Since we all are tempted by pride to one extent or another and have all been guilty of it at one time or another in one way or another, we need to be like that humble publican and recognize it in ourselves, confess it and work to change it. And to ask your Heavenly Father, “Lord, show me what I’m really like” – now that’s a good hard look in a full-length mirror! God stands ready to do just that – to show you what you’re really like, with His pruning shears in hand!

You see, Jesus is the True Vine, we believers are the branches of that Vine, and the Heavenly Father is the Gardener (John 15:1-8; I encourage you to read this beautiful but sobering passage). Here’s what the True Vine says about our Heavenly Gardener in verse 2: He cuts off every branch in Me that bears no fruit, while every branch that does bear fruit He prunes so that it will be even more fruitful.

Part of what God wants to reveal and cut down in you are any areas of idolatry taking up space in your heart, mind and life.

In New Testament scripture, an “idol” is “an image, a phantom; an image in the mind, and then, the image of a god” (A Critical Lexicon and Concordance to the English and Greek New Testament, E.W. Bullinger; Kregel Publications; Grand Rapids, MI; 1908, 1999; p.395). In Webster’s dictionary, “idolatry” is blind or excessive adoration or devotion (www.Merriam-Webster.com).

Hmm. So idols are first formed in the mind, and then nurtured in the heart.

Well, God wants to cut them down. They spoil you and ultimately lead to your shame.

Historic accounts particularly in the Old Testament show that idols were actual symbolic icons of various God-made creatures such as animals or humans, formed out of God-made materials like gold and silver, shaped by the hand of men, originating out of their own imaginative inclinations and not from God who said, You shall have no other gods before Me. You shall not make for yourself an image in the form of anything in heaven above or on the earth beneath or in the waters below. You shall not bow down to them or worship them… (Exodus 20:3-5a).

With that in mind, when asking God to show you the real you, ask yourself who’s really got a hold of the cutting tool. Is it God using His gardening shears to prune you to better spiritual health so that you can bear more fruit for His glory? Or are there also craftsman’s tools in your own hands, giving more and more idolatrous shape to any selfish or carnal feelings, ideas and ambitions of your own creation, or any popular celebrities, personalities, trends or other worldly distractions?

While God’s trying to prune you, are you also making icons?
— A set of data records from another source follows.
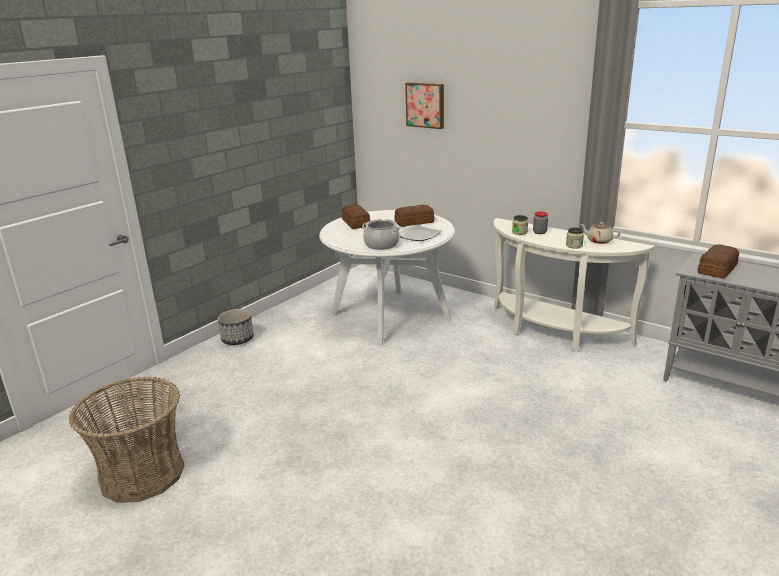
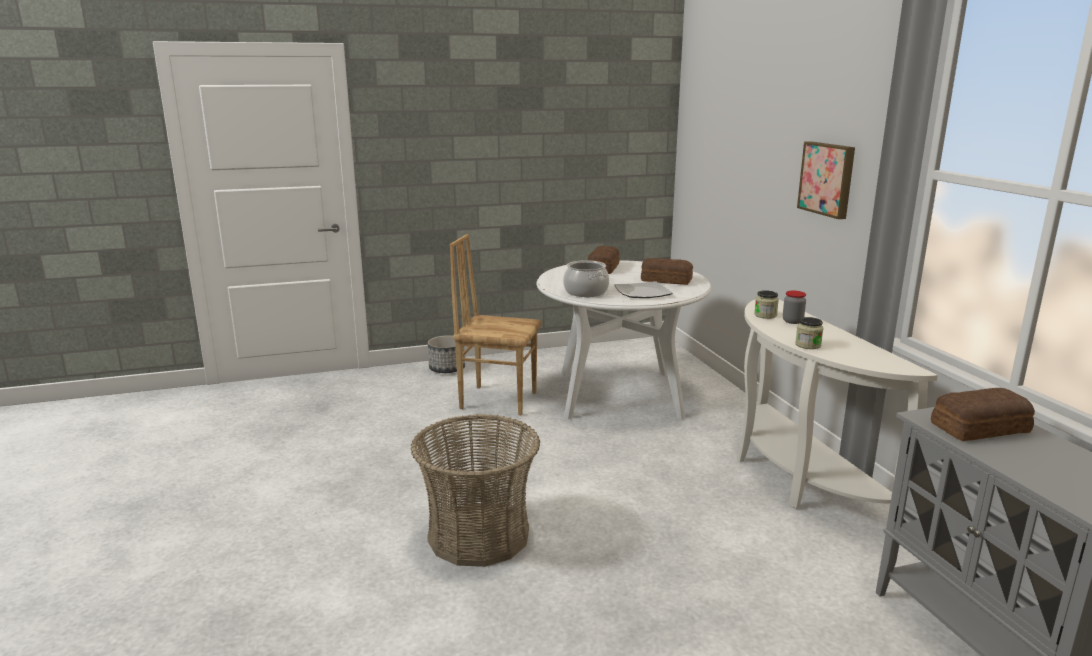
camera: 35 degrees right, 5 degrees down
basket [69,376,185,503] -> basket moved to [411,414,540,567]
picture [405,82,444,129] -> picture moved to [797,141,855,219]
beige teapot [580,222,620,244] -> none
none -> brown chair [450,234,542,416]

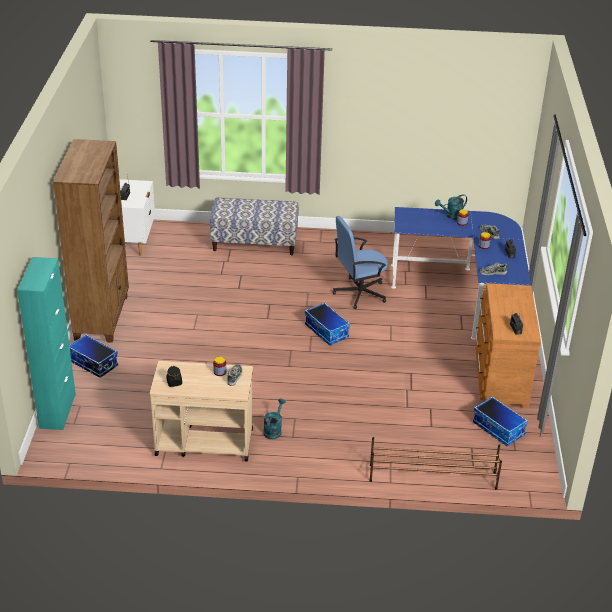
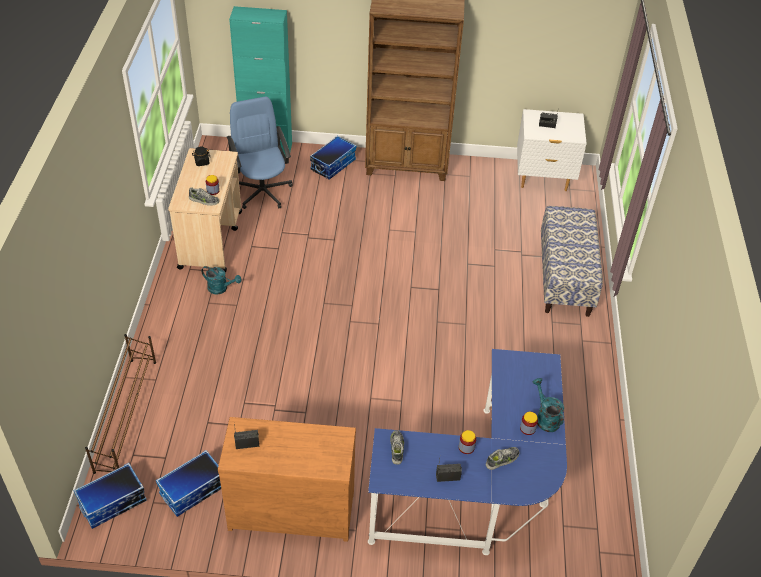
camera: 90 degrees right, 10 degrees up
storage box [305,302,350,346] -> storage box moved to [73,463,147,529]
blue office chair [332,216,388,309] -> blue office chair moved to [227,96,292,209]

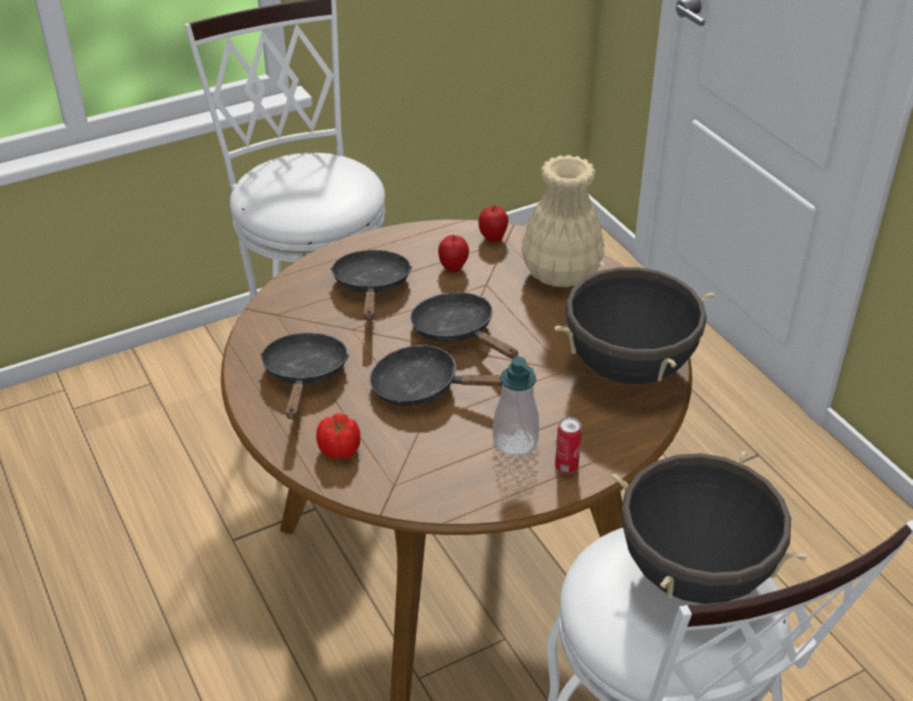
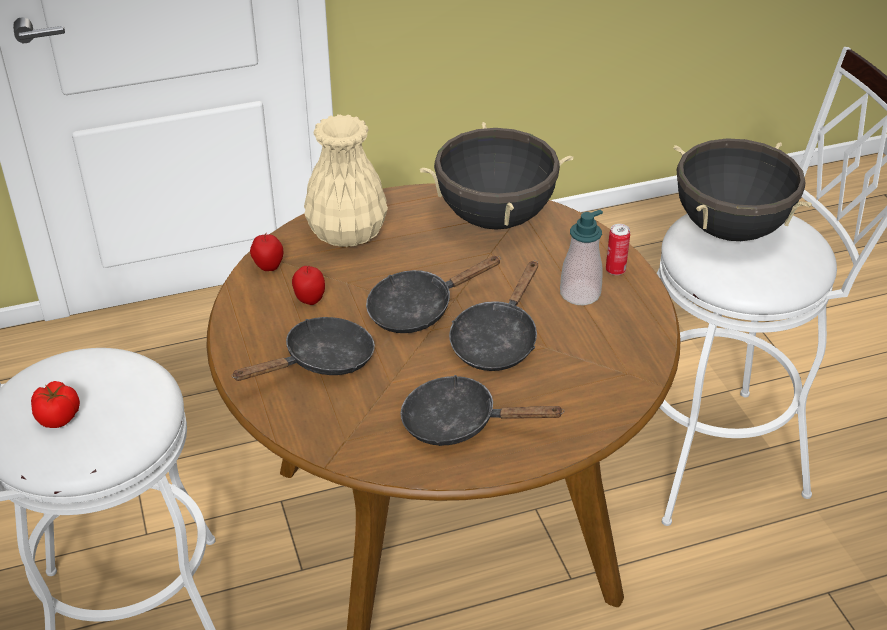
camera: 80 degrees left, 0 degrees up
tomato [316,413,360,459] -> tomato moved to [31,381,80,428]
black frying pan [330,250,412,320] -> black frying pan turned 135 degrees clockwise [232,317,375,381]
Are you bearing fruit, or fashioning idols?

You may not worship graven images of false, lifeless gods carved from wood, molded from clay, hewed from stone, or refined from fired gold. But maybe you’ve nurtured your desires, attitudes and habits about things and other people to the point that they’ve become like a god to you – a phantom image fashioned into an idol in your heart and mind, taking up space that should be completely devoted to Jesus Christ.

We all should recognize and then repent from all those ugly things that lurk beyond the surface of what we allow ourselves and others to see in us. Things such as pride, vanity, material gain, personal success, envy, resentment, self-righteousness, and self-centeredness; disproportionate devotion to people, trends or habits; or even pain, shame and sin – all the things we unwittingly build up like idols standing in the way of our devotion to and living for our awesome Heavenly Father.

When you’re ready to ask God to show you what you’re really like, be ready for Him to show you what “idols” He wants to cut down in you. Like an attentive and careful Gardener, His purpose is to improve you and nurture you so that you can truly flourish and bear lots of fruit, to His glory.